[[ RECORD SET, beginning ]]

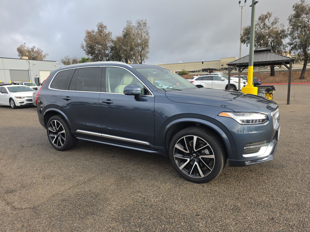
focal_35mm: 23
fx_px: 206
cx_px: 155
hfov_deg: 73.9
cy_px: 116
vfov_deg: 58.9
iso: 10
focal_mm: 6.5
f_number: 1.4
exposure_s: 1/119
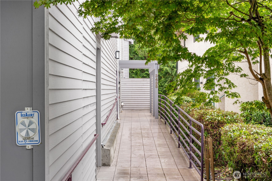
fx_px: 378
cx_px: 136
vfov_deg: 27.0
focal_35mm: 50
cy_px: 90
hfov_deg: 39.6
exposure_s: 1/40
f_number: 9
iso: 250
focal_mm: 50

[[ RECORD SET, end ]]
[[ RECORD SET, beginning ]]

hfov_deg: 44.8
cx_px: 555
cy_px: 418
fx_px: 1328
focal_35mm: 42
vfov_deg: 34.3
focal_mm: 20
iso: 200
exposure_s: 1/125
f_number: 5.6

[[ RECORD SET, end ]]

### [PROBLEM DETAILS]
Return, word for word, the lines of the data above from the line with "fx_px: 1328" through the line with "f_number: 5.6", inclusive.

### [WRITTEN ANSWER]
fx_px: 1328
focal_35mm: 42
vfov_deg: 34.3
focal_mm: 20
iso: 200
exposure_s: 1/125
f_number: 5.6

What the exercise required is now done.